I'm not sure about you, but I prefer that I am the only "mom" to my children. I'm thrilled that they have other adults in their lives who love them and who are well loved in return, but I would be offended if any of those adults tried to fill my role as Mother. Yes, children are enriched by having multiple relationships, but nothing can replace the role of parents in a child's life. A child will not fare better by having someone substitute as mom or dad at times. (Please hear me correctly, I do not advocate keeping children with parents who abuse or neglect, but in a healthy family, no one is better to fill the parent roll than the parents themselves.)
Dr. James Dobson writes in his book "Bringing up Girls" about two researchers named Dr. John Bowlby and Dr. Mary Ainsworth. These two were "the first to recognize that infants are highly vulnerable and easily wounded by anxiety, fear and confusion." One thing I have observed in my children is that their anxiety levels dramatically increase when they are passed from one adult to another without the comforting touch of Mom or Dad. Those with children know the incredible excitement of children upon seeing Mom and Dad after being absent from them. It's a small demonstration of children exclaiming through their actions, "These are my favorite people! No one can take their place."
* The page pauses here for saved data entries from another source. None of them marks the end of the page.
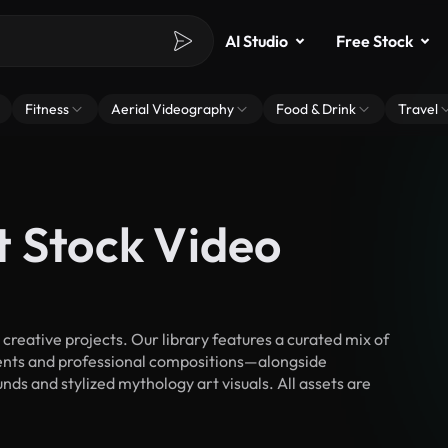
AI Studio
Free Stock
Fitness
Aerial Videography
Food & Drink
Travel
t Stock Video
reative projects. Our library features a curated mix of
nts and professional compositions—alongside
ds and stylized mythology art visuals. All assets are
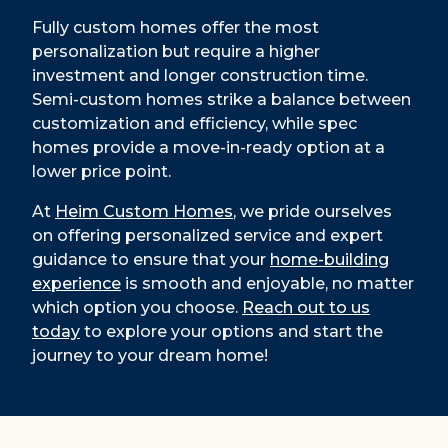
Fully custom homes offer the most
personalization but require a higher
investment and longer construction time.
Semi-custom homes strike a balance between
customization and efficiency, while spec
homes provide a move-in-ready option at a
lower price point.
At
Heim Custom Homes
, we pride ourselves
on offering personalized service and expert
guidance to ensure that your
home-building
experience
is smooth and enjoyable, no matter
which option you choose.
Reach out to us
today
to explore your options and start the
journey to your dream home!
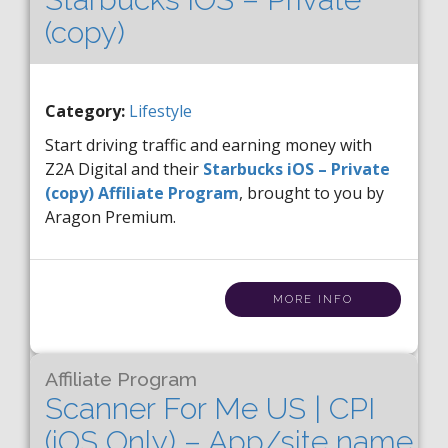
(copy)
Category:
Lifestyle
Start driving traffic and earning money with
Z2A Digital and their
Starbucks iOS – Private
(copy) Affiliate Program
, brought to you by
Aragon Premium.
MORE INFO
Affiliate Program
Scanner For Me US | CPI
(iOS Only) – App/site name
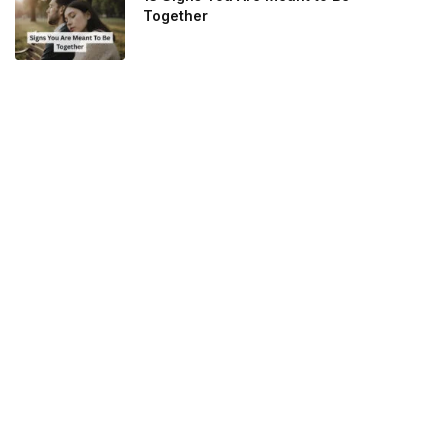
Together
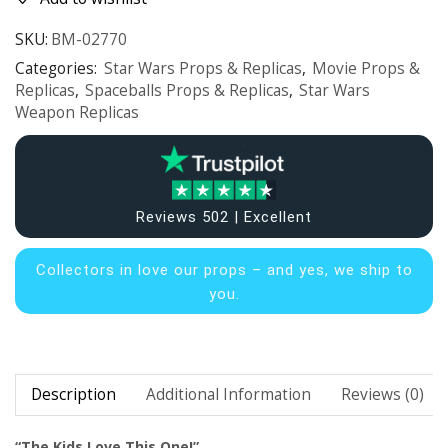
SKU:
BM-02770
Categories:
Star Wars Props & Replicas
,
Movie Props &
Replicas
,
Spaceballs Props & Replicas
,
Star Wars
Weapon Replicas
Reviews 502 | Excellent
Collectors in
love our props – and yes, we ship to
you.
Description
Additional Information
Reviews (0)
“The Kids Love This One!”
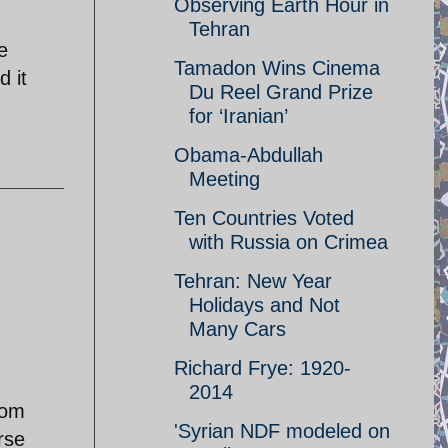
Observing Earth Hour in
Tehran
e
Tamadon Wins Cinema
d it
Du Reel Grand Prize
for ‘Iranian’
Obama-Abdullah
Meeting
Ten Countries Voted
with Russia on Crimea
Tehran: New Year
Holidays and Not
Many Cars
Richard Frye: 1920-
2014
rom
'Syrian NDF modeled on
rse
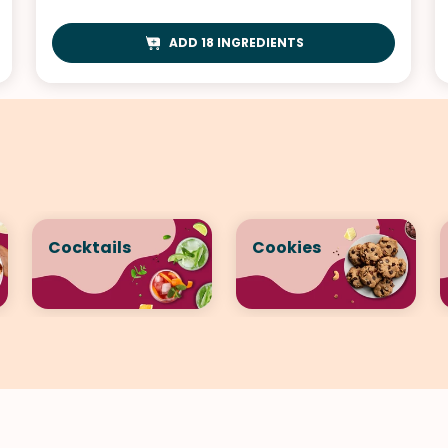
ADD 18 INGREDIENTS
Cocktails
Cookies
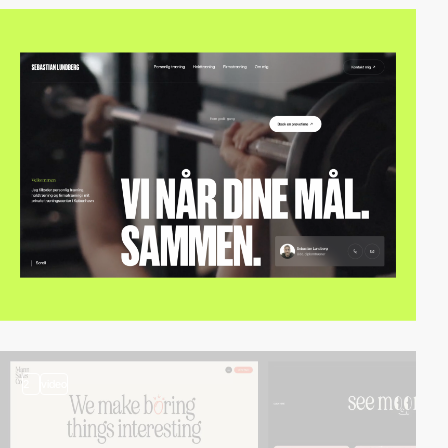
2
video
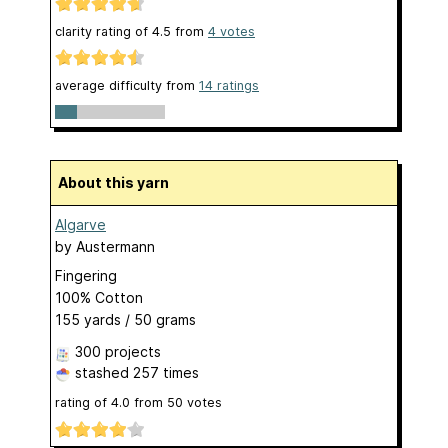
clarity rating of
4.5
from
4
votes
average difficulty from
14 ratings
About this yarn
Algarve
by
Austermann
Fingering
100% Cotton
155 yards / 50 grams
300 projects
stashed
257 times
rating of
4.0
from
50
votes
Dobson continues, "It has been demonstrated further that the failure of mothers and babies to attach is linked directly to physical and mental illness of all types. The reason is apparent. If a child is regularly overwhelmed by negative feelings and stressful circumstances, her inability to cope in infancy becomes a life-long pattern. The link between maternal attachment and poor health is not merely theoretical. It is a reality."
Contrast this with Jong's declaration that such attachment with children is a "prison for mothers". She calls this a "'noble savage' view of parenting, with its ideals of attachment and naturalness."
Frankly, I find Ms. Jong's jaded view of parenthood selfish and disturbing. Whatever happened to delighting in your children? To investing in another life because it is an immense privilege with tremendous rewards, not because you HAVE to? I fear that if her view of parenting catches on we'll be left with a generation of children who feel unwanted and unloved. Children who are handed off to every other available adult just to avoid inconveniencing the parents who decided to have a child in the first place. Children who are taught from infancy that nothing matters more than keeping Number One happy and carefree. Children who grow up to view everything as more important than training the next generation.
Oh, what will our schools and homes look like then? I pray we never see that day.